What is required: Reproduce the material below with every "camera one" swapped for "camera 1", leaving everything else unchanged.

Exercise material:
========
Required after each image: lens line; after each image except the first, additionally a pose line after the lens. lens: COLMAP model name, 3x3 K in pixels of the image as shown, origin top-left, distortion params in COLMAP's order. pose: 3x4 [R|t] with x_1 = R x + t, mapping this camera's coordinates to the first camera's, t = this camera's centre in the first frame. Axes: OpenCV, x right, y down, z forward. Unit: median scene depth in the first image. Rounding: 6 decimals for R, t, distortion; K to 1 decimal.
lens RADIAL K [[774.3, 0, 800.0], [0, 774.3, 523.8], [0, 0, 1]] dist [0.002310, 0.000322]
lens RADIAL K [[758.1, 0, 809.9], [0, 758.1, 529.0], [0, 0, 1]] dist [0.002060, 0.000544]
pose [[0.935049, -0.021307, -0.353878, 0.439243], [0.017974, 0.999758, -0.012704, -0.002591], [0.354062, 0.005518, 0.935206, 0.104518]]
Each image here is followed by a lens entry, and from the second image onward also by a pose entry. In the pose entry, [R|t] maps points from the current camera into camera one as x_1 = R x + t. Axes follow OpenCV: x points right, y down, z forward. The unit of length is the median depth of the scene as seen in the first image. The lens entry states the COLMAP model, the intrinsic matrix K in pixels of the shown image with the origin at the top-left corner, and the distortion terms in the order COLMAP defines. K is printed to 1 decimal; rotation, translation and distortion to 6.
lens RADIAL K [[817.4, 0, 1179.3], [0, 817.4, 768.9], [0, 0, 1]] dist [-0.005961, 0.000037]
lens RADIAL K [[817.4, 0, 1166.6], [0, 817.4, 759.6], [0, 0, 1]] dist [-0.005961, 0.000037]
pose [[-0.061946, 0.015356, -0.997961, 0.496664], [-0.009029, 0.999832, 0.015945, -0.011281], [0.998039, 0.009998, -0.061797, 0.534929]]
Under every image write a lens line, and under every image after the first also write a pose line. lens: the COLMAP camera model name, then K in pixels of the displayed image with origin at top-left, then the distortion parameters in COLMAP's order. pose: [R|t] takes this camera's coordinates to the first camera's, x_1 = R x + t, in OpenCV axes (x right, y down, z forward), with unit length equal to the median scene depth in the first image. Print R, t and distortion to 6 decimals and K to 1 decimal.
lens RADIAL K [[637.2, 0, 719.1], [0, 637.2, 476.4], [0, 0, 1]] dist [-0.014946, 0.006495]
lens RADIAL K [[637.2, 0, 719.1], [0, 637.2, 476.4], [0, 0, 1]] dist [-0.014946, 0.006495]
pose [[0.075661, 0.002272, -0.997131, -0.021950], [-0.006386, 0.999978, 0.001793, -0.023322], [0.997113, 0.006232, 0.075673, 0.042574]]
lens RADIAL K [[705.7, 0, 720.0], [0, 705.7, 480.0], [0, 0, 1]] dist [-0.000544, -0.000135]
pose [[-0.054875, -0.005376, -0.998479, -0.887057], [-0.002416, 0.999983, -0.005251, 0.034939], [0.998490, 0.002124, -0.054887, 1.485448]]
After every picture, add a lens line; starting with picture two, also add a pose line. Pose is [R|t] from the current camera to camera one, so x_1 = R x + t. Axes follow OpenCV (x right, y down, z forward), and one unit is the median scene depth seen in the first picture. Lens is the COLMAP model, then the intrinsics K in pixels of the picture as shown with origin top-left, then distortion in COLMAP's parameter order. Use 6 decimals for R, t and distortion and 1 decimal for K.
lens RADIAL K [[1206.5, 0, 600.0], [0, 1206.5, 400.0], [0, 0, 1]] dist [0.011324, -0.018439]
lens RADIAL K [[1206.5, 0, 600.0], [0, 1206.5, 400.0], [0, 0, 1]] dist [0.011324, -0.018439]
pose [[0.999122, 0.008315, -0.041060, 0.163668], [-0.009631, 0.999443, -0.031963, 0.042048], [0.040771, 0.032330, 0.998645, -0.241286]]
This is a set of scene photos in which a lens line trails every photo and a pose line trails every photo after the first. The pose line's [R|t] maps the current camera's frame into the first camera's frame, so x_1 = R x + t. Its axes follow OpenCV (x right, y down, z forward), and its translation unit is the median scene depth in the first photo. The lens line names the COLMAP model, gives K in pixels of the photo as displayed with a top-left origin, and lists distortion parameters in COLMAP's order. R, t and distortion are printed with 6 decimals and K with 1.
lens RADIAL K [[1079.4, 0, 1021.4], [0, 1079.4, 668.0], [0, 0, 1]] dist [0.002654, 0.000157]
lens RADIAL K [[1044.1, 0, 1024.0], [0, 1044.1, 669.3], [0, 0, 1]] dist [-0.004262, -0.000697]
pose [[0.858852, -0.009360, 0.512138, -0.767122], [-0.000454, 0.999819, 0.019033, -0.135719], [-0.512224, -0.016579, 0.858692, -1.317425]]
========
Finished exercise:
Required after each image: lens line; after each image except the first, additionally a pose line after the lens. lens: COLMAP model name, 3x3 K in pixels of the image as shown, origin top-left, distortion params in COLMAP's order. pose: 3x4 [R|t] with x_1 = R x + t, mapping this camera's coordinates to the first camera's, t = this camera's centre in the first frame. Axes: OpenCV, x right, y down, z forward. Unit: median scene depth in the first image. Rounding: 6 decimals for R, t, distortion; K to 1 decimal.
lens RADIAL K [[774.3, 0, 800.0], [0, 774.3, 523.8], [0, 0, 1]] dist [0.002310, 0.000322]
lens RADIAL K [[758.1, 0, 809.9], [0, 758.1, 529.0], [0, 0, 1]] dist [0.002060, 0.000544]
pose [[0.935049, -0.021307, -0.353878, 0.439243], [0.017974, 0.999758, -0.012704, -0.002591], [0.354062, 0.005518, 0.935206, 0.104518]]
Each image here is followed by a lens entry, and from the second image onward also by a pose entry. In the pose entry, [R|t] maps points from the current camera into camera 1 as x_1 = R x + t. Axes follow OpenCV: x points right, y down, z forward. The unit of length is the median depth of the scene as seen in the first image. The lens entry states the COLMAP model, the intrinsic matrix K in pixels of the shown image with the origin at the top-left corner, and the distortion terms in the order COLMAP defines. K is printed to 1 decimal; rotation, translation and distortion to 6.
lens RADIAL K [[817.4, 0, 1179.3], [0, 817.4, 768.9], [0, 0, 1]] dist [-0.005961, 0.000037]
lens RADIAL K [[817.4, 0, 1166.6], [0, 817.4, 759.6], [0, 0, 1]] dist [-0.005961, 0.000037]
pose [[-0.061946, 0.015356, -0.997961, 0.496664], [-0.009029, 0.999832, 0.015945, -0.011281], [0.998039, 0.009998, -0.061797, 0.534929]]
Under every image write a lens line, and under every image after the first also write a pose line. lens: the COLMAP camera model name, then K in pixels of the displayed image with origin at top-left, then the distortion parameters in COLMAP's order. pose: [R|t] takes this camera's coordinates to the first camera's, x_1 = R x + t, in OpenCV axes (x right, y down, z forward), with unit length equal to the median scene depth in the first image. Print R, t and distortion to 6 decimals and K to 1 decimal.
lens RADIAL K [[637.2, 0, 719.1], [0, 637.2, 476.4], [0, 0, 1]] dist [-0.014946, 0.006495]
lens RADIAL K [[637.2, 0, 719.1], [0, 637.2, 476.4], [0, 0, 1]] dist [-0.014946, 0.006495]
pose [[0.075661, 0.002272, -0.997131, -0.021950], [-0.006386, 0.999978, 0.001793, -0.023322], [0.997113, 0.006232, 0.075673, 0.042574]]
lens RADIAL K [[705.7, 0, 720.0], [0, 705.7, 480.0], [0, 0, 1]] dist [-0.000544, -0.000135]
pose [[-0.054875, -0.005376, -0.998479, -0.887057], [-0.002416, 0.999983, -0.005251, 0.034939], [0.998490, 0.002124, -0.054887, 1.485448]]
After every picture, add a lens line; starting with picture two, also add a pose line. Pose is [R|t] from the current camera to camera 1, so x_1 = R x + t. Axes follow OpenCV (x right, y down, z forward), and one unit is the median scene depth seen in the first picture. Lens is the COLMAP model, then the intrinsics K in pixels of the picture as shown with origin top-left, then distortion in COLMAP's parameter order. Use 6 decimals for R, t and distortion and 1 decimal for K.
lens RADIAL K [[1206.5, 0, 600.0], [0, 1206.5, 400.0], [0, 0, 1]] dist [0.011324, -0.018439]
lens RADIAL K [[1206.5, 0, 600.0], [0, 1206.5, 400.0], [0, 0, 1]] dist [0.011324, -0.018439]
pose [[0.999122, 0.008315, -0.041060, 0.163668], [-0.009631, 0.999443, -0.031963, 0.042048], [0.040771, 0.032330, 0.998645, -0.241286]]
This is a set of scene photos in which a lens line trails every photo and a pose line trails every photo after the first. The pose line's [R|t] maps the current camera's frame into the first camera's frame, so x_1 = R x + t. Its axes follow OpenCV (x right, y down, z forward), and its translation unit is the median scene depth in the first photo. The lens line names the COLMAP model, gives K in pixels of the photo as displayed with a top-left origin, and lists distortion parameters in COLMAP's order. R, t and distortion are printed with 6 decimals and K with 1.
lens RADIAL K [[1079.4, 0, 1021.4], [0, 1079.4, 668.0], [0, 0, 1]] dist [0.002654, 0.000157]
lens RADIAL K [[1044.1, 0, 1024.0], [0, 1044.1, 669.3], [0, 0, 1]] dist [-0.004262, -0.000697]
pose [[0.858852, -0.009360, 0.512138, -0.767122], [-0.000454, 0.999819, 0.019033, -0.135719], [-0.512224, -0.016579, 0.858692, -1.317425]]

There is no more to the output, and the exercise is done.